Dans les collines verdoyantes du Kivu, les cicatrices sont invisibles mais béantes. Depuis 1996, des milliers de femmes congolaises portent en elles le poids d’une guerre silencieuse : celui du viol utilisé comme arme de domination. Une étude publiée en 2025 par Masako Yonekawa, chercheuse en Peace Studies à Kobe College (Japon), vient lever le voile sur l’ampleur et l’organisation de cette stratégie, attribuée au Front Patriotique Rwandais (FPR) et à l’armée rwandaise.

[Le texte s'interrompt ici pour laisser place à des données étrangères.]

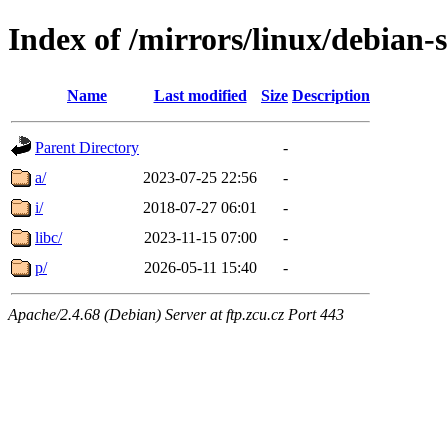
Index of /mirrors/linux/debian-s
Name
Last modified
Size
Description
Parent Directory
-
a/
2023-07-25 22:56
-
i/
2018-07-27 06:01
-
libc/
2023-11-15 07:00
-
p/
2026-05-11 15:40
-
Apache/2.4.68 (Debian) Server at ftp.zcu.cz Port 443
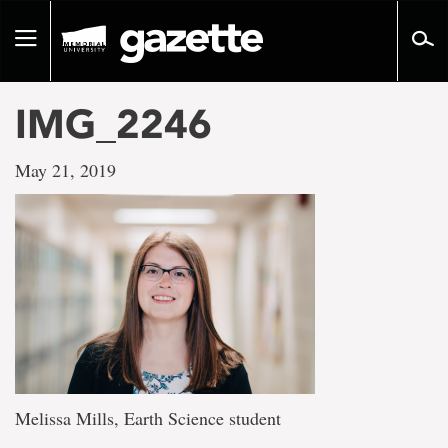
Go
to
Toggle
page
navigation
content
IMG_2246
May 21, 2019
Melissa Mills, Earth Science student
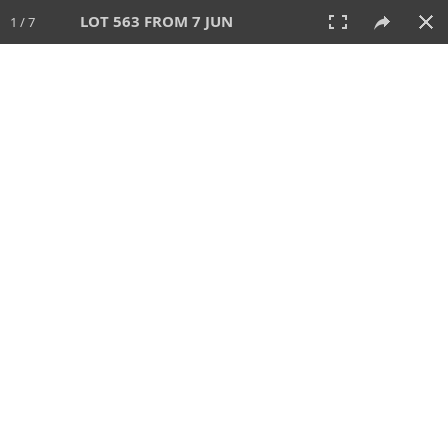
LOT 563 FROM 7 JUN
1 / 7
7 JUN 2026
AUCTION
All
CATEGORY
Lot #
SORT BY
SEARCH!
View:
TILES
LIST
PRINT
VIDEO
567 Lots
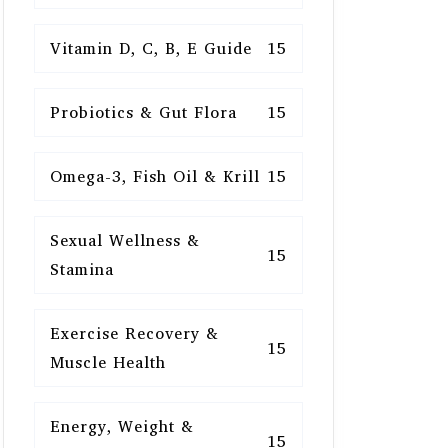
Vitamin D, C, B, E Guide
15
Probiotics & Gut Flora
15
Omega-3, Fish Oil & Krill
15
Sexual Wellness &
15
Stamina
Exercise Recovery &
15
Muscle Health
Energy, Weight &
15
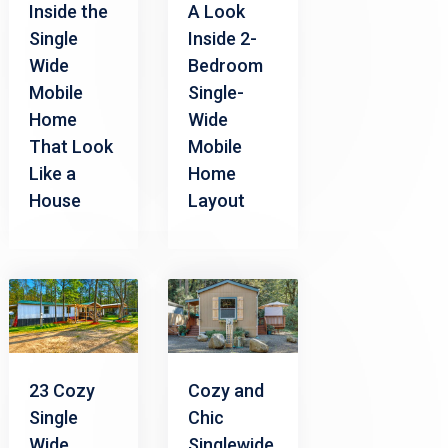
Inside the
A Look
Single
Inside 2-
Wide
Bedroom
Mobile
Single-
Home
Wide
That Look
Mobile
Like a
Home
House
Layout
23 Cozy
Cozy and
Single
Chic
Wide
Singlewide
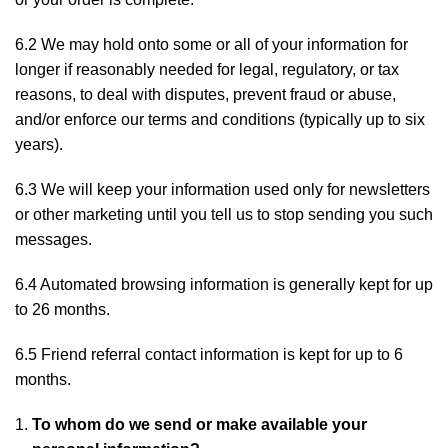
6.2 We may hold onto some or all of your information for
longer if reasonably needed for legal, regulatory, or tax
reasons, to deal with disputes, prevent fraud or abuse,
and/or enforce our terms and conditions (typically up to six
years).
6.3 We will keep your information used only for newsletters
or other marketing until you tell us to stop sending you such
messages.
6.4 Automated browsing information is generally kept for up
to 26 months.
6.5 Friend referral contact information is kept for up to 6
months.
To whom do we send or make available your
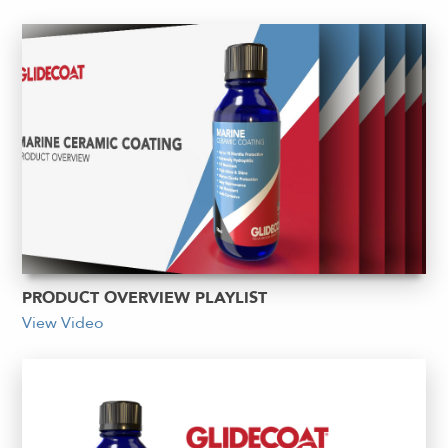
PRODUCT OVERVIEW PLAYLIST
View Video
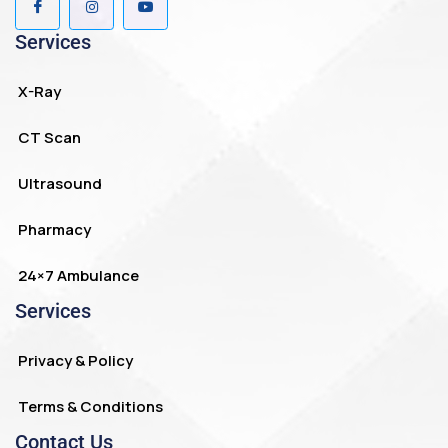
Services
X-Ray
CT Scan
Ultrasound
Pharmacy
24×7 Ambulance
Services
Privacy & Policy
Terms & Conditions
Contact Us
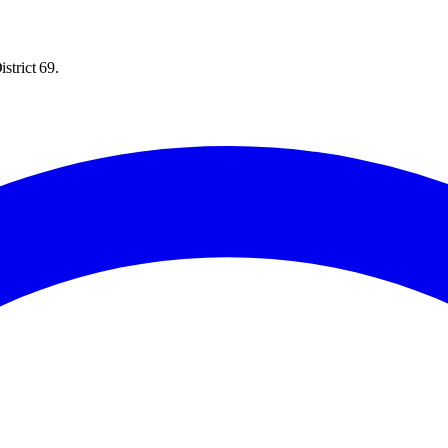
strict 69.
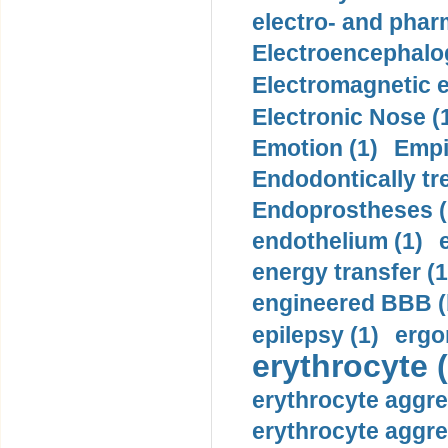
electro- and pha
Electroencephalo
Electromagnetic e
Electronic Nose (
Emotion (1)
Empi
Endodontically tre
Endoprostheses (
endothelium (1)
energy transfer (1
engineered BBB (b
epilepsy (1)
ergo
erythrocyte (
erythrocyte aggre
erythrocyte aggre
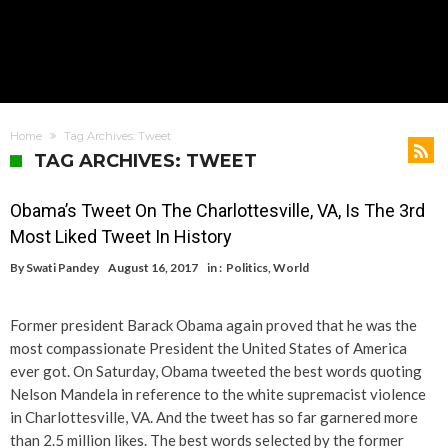
Home
Tag Archives: Tweet
TAG ARCHIVES: TWEET
Obama’s Tweet On The Charlottesville, VA, Is The 3rd
Most Liked Tweet In History
By
Swati Pandey
August 16, 2017
in :
Politics
,
World
Former president Barack Obama again proved that he was the
most compassionate President the United States of America
ever got. On Saturday, Obama tweeted the best words quoting
Nelson Mandela in reference to the white supremacist violence
in Charlottesville, VA. And the tweet has so far garnered more
than 2.5 million likes. The best words selected by the former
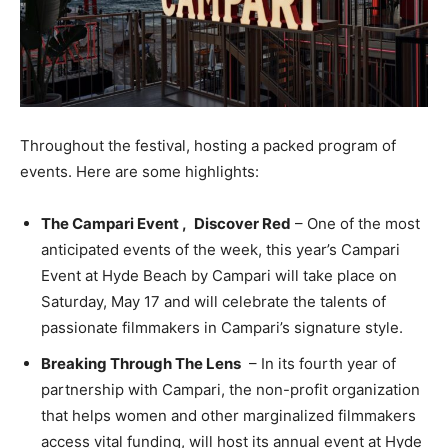
Throughout the festival, hosting a packed program of
events. Here are some highlights:
The Campari Event
,
Discover Red
– One of the most
anticipated events of the week, this year’s Campari
Event at
Hyde Beach
by Campari will take place on
Saturday, May 17 and will celebrate the talents of
passionate filmmakers in Campari’s signature style.
Breaking Through The Lens
– In its fourth year of
partnership with Campari, the non-profit organization
that helps women and other marginalized filmmakers
access vital funding, will host its annual event at
Hyde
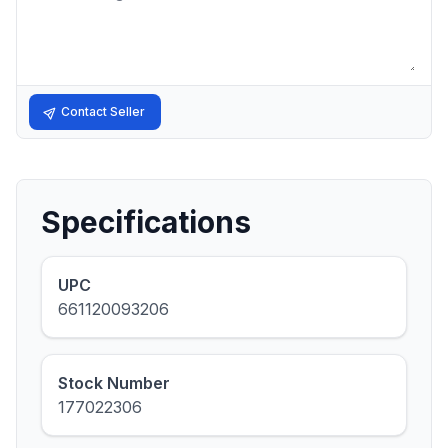
Contact Seller
Specifications
UPC
661120093206
Stock Number
177022306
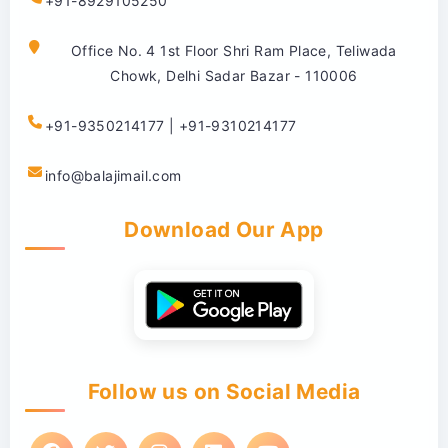
+91-8929105250
Office No. 4 1st Floor Shri Ram Place, Teliwada
Chowk, Delhi Sadar Bazar - 110006
+91-9350214177 | +91-9310214177
info@balajimail.com
Download Our App
Follow us on Social Media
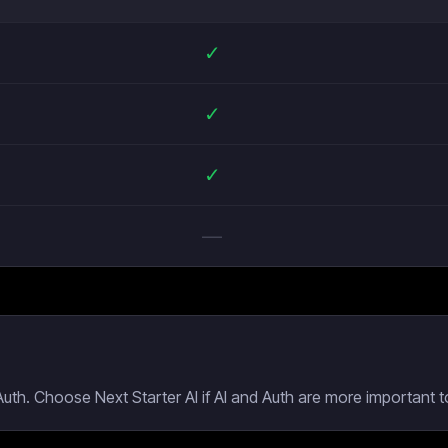
✓
✓
✓
—
uth. Choose Next Starter AI if AI and Auth are more important t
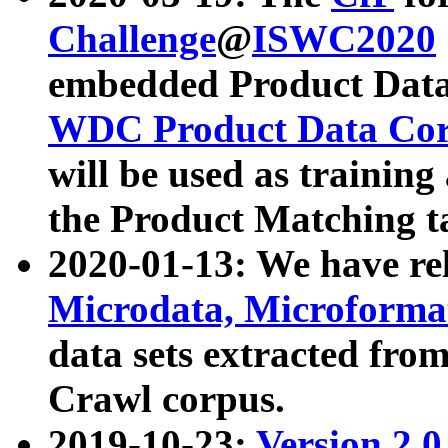
Challenge
@
ISWC2020
embedded Product Data
WDC Product Data Cor
will be used as training
the Product Matching t
2020-01-13: We have r
Microdata, Microform
data sets extracted f
Crawl corpus.
2019-10-23:
Version 2.0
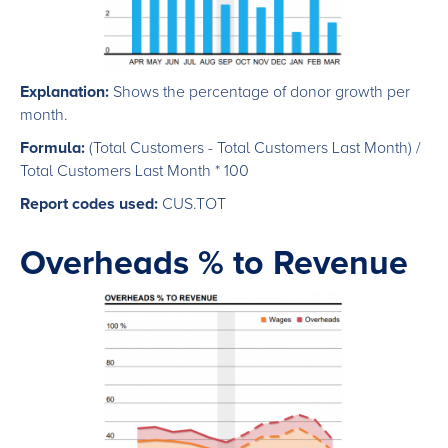
Explanation:
Shows the percentage of donor growth per
month.
Formula:
(Total Customers - Total Customers Last Month) /
Total Customers Last Month * 100
Report codes used:
CUS.TOT
Overheads % to Revenue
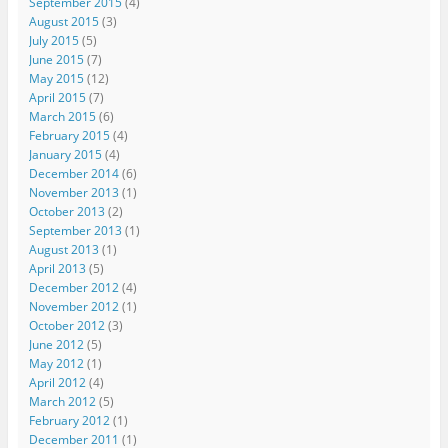
September 2015
(4)
August 2015
(3)
July 2015
(5)
June 2015
(7)
May 2015
(12)
April 2015
(7)
March 2015
(6)
February 2015
(4)
January 2015
(4)
December 2014
(6)
November 2013
(1)
October 2013
(2)
September 2013
(1)
August 2013
(1)
April 2013
(5)
December 2012
(4)
November 2012
(1)
October 2012
(3)
June 2012
(5)
May 2012
(1)
April 2012
(4)
March 2012
(5)
February 2012
(1)
December 2011
(1)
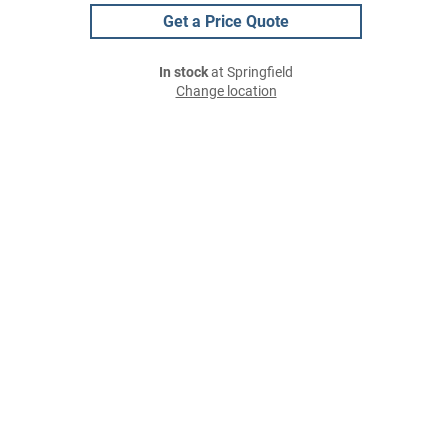
Get a Price Quote
In stock
at Springfield
Change location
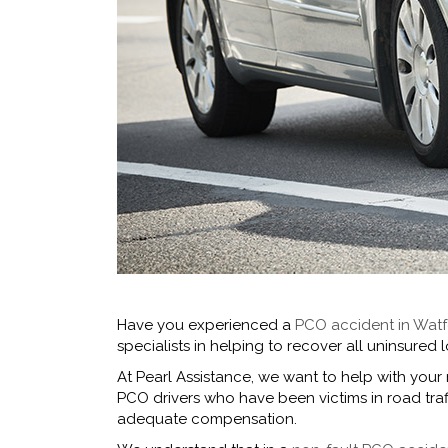
Have you experienced a
PCO accident in Wat
specialists in helping to recover all uninsure
At Pearl Assistance, we want to help with your
PCO drivers who have been victims in road tr
adequate compensation.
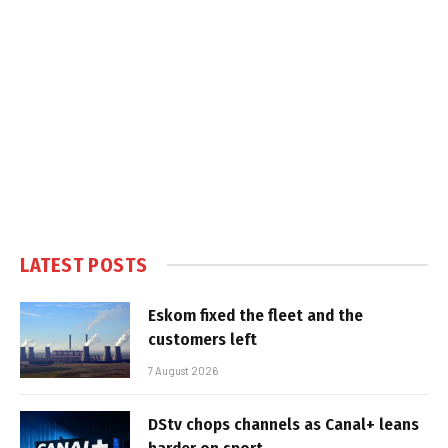
LATEST POSTS
Eskom fixed the fleet and the
customers left
7 August 2026
DStv chops channels as Canal+ leans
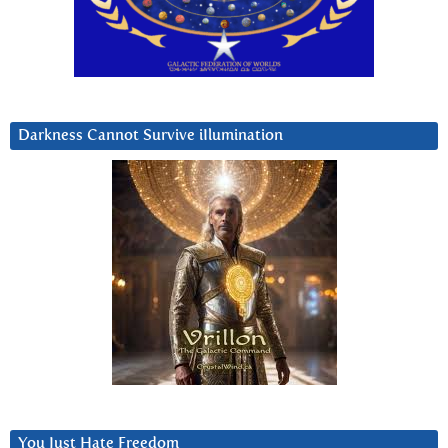
Darkness Cannot Survive iIlumination
You Just Hate Freedom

Une violence planifiée, pas un “excès de guerre”

“Ce ne sont pas des dérives individuelles”, tranche Yonekawa. Selon elle, les viols collectifs, mutilations sexuelles et violences extrêmes constituent une stratégie militaire et politique planifiée. Le FPR aurait infiltré les forces armées congolaises et manipulé divers groupes rebelles, utilisant le viol pour semer la terreur, briser les communautés et provoquer l’exode des populations dans les zones jugées stratégiques.

Le viol au service du pillage des minerais

Derrière l’horreur, un calcul froid : contrôler les terres riches en coltan, or et cassitérite. “Le viol devient une arme démographique et économique”, écrit la chercheuse. Chasser les habitants, vider les villages, puis laisser place au pillage organisé des ressources au profit de Kigali et de ses alliés. Une mécanique directement liée au commerce mondial des minerais stratégiques.

Masquer les coupables, fabriquer des boucs émissaires

L’étude souligne également une stratégie d’impunité. Les soldats rwandais auraient été entraînés à utiliser le viol comme arme, tout en se faisant passer pour d’autres groupes armés : Interahamwe, FDLR ou Mai-Mai. Une mise en scène destinée à brouiller les pistes et à dédouaner le FPR, tout en renforçant la confusion dans l’opinion internationale.

Des communautés brisées

Pour les survivantes, les conséquences sont irréparables : fistules, VIH, grossesses forcées. Mais au-delà du drame individuel, c’est tout un tissu social qui s’effondre. Les familles se disloquent, l’agriculture s’arrête, les villages se vident. “On a voulu briser la masculinité des hommes congolais, les réduire à l’impuissance face à leurs femmes violées”, note Yonekawa, soulignant la dimension symbolique de cette arme de guerre.

Une paix impossible sans justice

Près de trente ans plus tard, la chercheuse japonaise est catégorique : “Ces crimes ne sont pas des excès, mais une politique de conquête et de pillage.” Et tant que l’impunité du FPR perdure, ajoute-t-elle, la paix et la dignité resteront hors de portée pour les populations de l’Est du Congo.